* _EXTRACT_
>> Begin

Congratuatlions on your accomplishments, but I do have to echo what I think Susanne is concerned about.

I think "quick" is what lots of miniature horse owners do, with all the best intentions. The situation is that everything works, until it doesn't.. It makes me leary of purchasing a "made" driving horse. A mini is a lot stronger than I am and I don't want to be in the cart when one is spooked or startled and vital steps or time has been skipped during training. With my own horses, after 60-90 days of strict training 4-5 days a week, I'd say they've been green broke. I have owned driving horses (big and small) since 1998 and have had one achieve a major National title. My perspective... for whatever it's worth.


----------



## hulsefamilyminiatures (Jun 22, 2012)

All comments were much appreciated! I do believe miniature horses are like children, some will do well in a high speed program others need to take things more slowly! I have yet to have any issues with the mare I broke to drive- she drives like she's been doing it her whole life. yet i have had to do a similar program (but much slower) with one of my geldings. It all depends on the horse you want to train!

>> End

* _STATED GOAL_
Revise the stretch of the miniature horse thread that opens with the words "## hulsefamilyminiatures (Jun" and closes with "want to train!", putting "filly" wherever "mare" appears.

* _ENTRIES PROVIDED_
>> Begin

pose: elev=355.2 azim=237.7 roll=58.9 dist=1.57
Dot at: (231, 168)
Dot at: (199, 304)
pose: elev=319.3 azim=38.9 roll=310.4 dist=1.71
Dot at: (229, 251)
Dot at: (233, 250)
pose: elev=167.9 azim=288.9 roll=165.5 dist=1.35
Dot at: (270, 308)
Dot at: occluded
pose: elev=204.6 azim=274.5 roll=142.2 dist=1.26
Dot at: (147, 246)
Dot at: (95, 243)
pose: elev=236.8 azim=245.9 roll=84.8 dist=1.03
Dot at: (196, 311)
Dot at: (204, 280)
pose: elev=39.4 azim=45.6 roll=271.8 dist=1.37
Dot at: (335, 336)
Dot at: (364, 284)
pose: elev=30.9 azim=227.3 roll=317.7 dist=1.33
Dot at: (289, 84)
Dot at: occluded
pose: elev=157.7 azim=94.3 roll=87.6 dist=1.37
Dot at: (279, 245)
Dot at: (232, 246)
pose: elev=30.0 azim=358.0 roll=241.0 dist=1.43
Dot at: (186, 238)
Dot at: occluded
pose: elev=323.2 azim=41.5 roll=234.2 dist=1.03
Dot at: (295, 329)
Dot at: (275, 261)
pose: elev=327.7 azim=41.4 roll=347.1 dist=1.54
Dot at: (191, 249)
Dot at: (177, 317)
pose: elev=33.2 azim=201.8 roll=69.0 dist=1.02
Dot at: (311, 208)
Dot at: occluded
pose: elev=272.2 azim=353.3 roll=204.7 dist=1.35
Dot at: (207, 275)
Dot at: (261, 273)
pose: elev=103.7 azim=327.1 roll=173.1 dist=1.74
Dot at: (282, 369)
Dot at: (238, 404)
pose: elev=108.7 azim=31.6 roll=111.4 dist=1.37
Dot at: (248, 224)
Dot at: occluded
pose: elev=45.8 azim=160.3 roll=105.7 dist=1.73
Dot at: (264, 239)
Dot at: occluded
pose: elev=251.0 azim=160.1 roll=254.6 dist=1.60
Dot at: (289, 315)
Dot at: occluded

>> End

* _SOLUTION_
## hulsefamilyminiatures (Jun 22, 2012)

All comments were much appreciated! I do believe miniature horses are like children, some will do well in a high speed program others need to take things more slowly! I have yet to have any issues with the filly I broke to drive- she drives like she's been doing it her whole life. yet i have had to do a similar program (but much slower) with one of my geldings. It all depends on the horse you want to train!